Exercise objective: Reproduce the text of all the records below line for line, keeping every word, symbol, and line break unchanged.
===== Supplied records =====
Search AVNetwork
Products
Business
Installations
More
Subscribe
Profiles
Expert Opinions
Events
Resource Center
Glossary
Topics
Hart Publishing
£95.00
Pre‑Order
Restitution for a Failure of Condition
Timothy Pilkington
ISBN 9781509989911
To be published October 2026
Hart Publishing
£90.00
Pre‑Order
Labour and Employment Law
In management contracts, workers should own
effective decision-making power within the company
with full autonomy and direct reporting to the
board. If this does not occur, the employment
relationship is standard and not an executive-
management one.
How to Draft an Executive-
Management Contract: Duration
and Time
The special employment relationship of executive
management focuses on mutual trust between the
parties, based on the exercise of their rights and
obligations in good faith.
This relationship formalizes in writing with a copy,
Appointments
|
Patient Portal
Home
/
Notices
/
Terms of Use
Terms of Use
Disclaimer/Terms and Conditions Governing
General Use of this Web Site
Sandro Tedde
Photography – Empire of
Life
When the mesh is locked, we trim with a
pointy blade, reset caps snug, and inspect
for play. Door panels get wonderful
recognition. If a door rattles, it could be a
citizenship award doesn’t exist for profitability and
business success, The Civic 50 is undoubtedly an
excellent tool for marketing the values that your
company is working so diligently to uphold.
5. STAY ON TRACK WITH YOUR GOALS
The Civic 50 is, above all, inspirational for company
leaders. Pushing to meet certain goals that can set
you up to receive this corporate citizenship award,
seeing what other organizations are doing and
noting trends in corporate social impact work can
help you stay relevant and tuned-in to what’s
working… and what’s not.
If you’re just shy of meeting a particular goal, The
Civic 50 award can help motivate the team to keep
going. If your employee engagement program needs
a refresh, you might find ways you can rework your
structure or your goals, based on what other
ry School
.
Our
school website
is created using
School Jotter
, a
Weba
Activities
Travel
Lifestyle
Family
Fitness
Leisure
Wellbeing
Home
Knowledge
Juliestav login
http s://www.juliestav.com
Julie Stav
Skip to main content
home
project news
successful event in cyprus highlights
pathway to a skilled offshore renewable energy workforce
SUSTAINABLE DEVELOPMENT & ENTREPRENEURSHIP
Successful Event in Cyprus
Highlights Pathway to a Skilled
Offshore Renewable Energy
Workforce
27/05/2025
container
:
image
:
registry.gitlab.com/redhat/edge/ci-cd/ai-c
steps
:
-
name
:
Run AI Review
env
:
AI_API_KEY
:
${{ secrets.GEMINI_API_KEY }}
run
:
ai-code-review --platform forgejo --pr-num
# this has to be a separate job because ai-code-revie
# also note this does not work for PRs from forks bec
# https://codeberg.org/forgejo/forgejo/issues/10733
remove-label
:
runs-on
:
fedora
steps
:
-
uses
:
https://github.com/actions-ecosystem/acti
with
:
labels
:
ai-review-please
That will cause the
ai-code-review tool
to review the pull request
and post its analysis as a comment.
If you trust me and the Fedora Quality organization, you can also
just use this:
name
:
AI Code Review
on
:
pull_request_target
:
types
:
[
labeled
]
=====
Written solution:
Search AVNetwork
Products
Business
Installations
More
Subscribe
Profiles
Expert Opinions
Events
Resource Center
Glossary
Topics
Hart Publishing
£95.00
Pre‑Order
Restitution for a Failure of Condition
Timothy Pilkington
ISBN 9781509989911
To be published October 2026
Hart Publishing
£90.00
Pre‑Order
Labour and Employment Law
In management contracts, workers should own
effective decision-making power within the company
with full autonomy and direct reporting to the
board. If this does not occur, the employment
relationship is standard and not an executive-
management one.
How to Draft an Executive-
Management Contract: Duration
and Time
The special employment relationship of executive
management focuses on mutual trust between the
parties, based on the exercise of their rights and
obligations in good faith.
This relationship formalizes in writing with a copy,
Appointments
|
Patient Portal
Home
/
Notices
/
Terms of Use
Terms of Use
Disclaimer/Terms and Conditions Governing
General Use of this Web Site
Sandro Tedde
Photography – Empire of
Life
When the mesh is locked, we trim with a
pointy blade, reset caps snug, and inspect
for play. Door panels get wonderful
recognition. If a door rattles, it could be a
citizenship award doesn’t exist for profitability and
business success, The Civic 50 is undoubtedly an
excellent tool for marketing the values that your
company is working so diligently to uphold.
5. STAY ON TRACK WITH YOUR GOALS
The Civic 50 is, above all, inspirational for company
leaders. Pushing to meet certain goals that can set
you up to receive this corporate citizenship award,
seeing what other organizations are doing and
noting trends in corporate social impact work can
help you stay relevant and tuned-in to what’s
working… and what’s not.
If you’re just shy of meeting a particular goal, The
Civic 50 award can help motivate the team to keep
going. If your employee engagement program needs
a refresh, you might find ways you can rework your
structure or your goals, based on what other
ry School
.
Our
school website
is created using
School Jotter
, a
Weba
Activities
Travel
Lifestyle
Family
Fitness
Leisure
Wellbeing
Home
Knowledge
Juliestav login
http s://www.juliestav.com
Julie Stav
Skip to main content
home
project news
successful event in cyprus highlights
pathway to a skilled offshore renewable energy workforce
SUSTAINABLE DEVELOPMENT & ENTREPRENEURSHIP
Successful Event in Cyprus
Highlights Pathway to a Skilled
Offshore Renewable Energy
Workforce
27/05/2025
container
:
image
:
registry.gitlab.com/redhat/edge/ci-cd/ai-c
steps
:
-
name
:
Run AI Review
env
:
AI_API_KEY
:
${{ secrets.GEMINI_API_KEY }}
run
:
ai-code-review --platform forgejo --pr-num
# this has to be a separate job because ai-code-revie
# also note this does not work for PRs from forks bec
# https://codeberg.org/forgejo/forgejo/issues/10733
remove-label
:
runs-on
:
fedora
steps
:
-
uses
:
https://github.com/actions-ecosystem/acti
with
:
labels
:
ai-review-please
That will cause the
ai-code-review tool
to review the pull request
and post its analysis as a comment.
If you trust me and the Fedora Quality organization, you can also
just use this:
name
:
AI Code Review
on
:
pull_request_target
:
types
:
[
labeled
]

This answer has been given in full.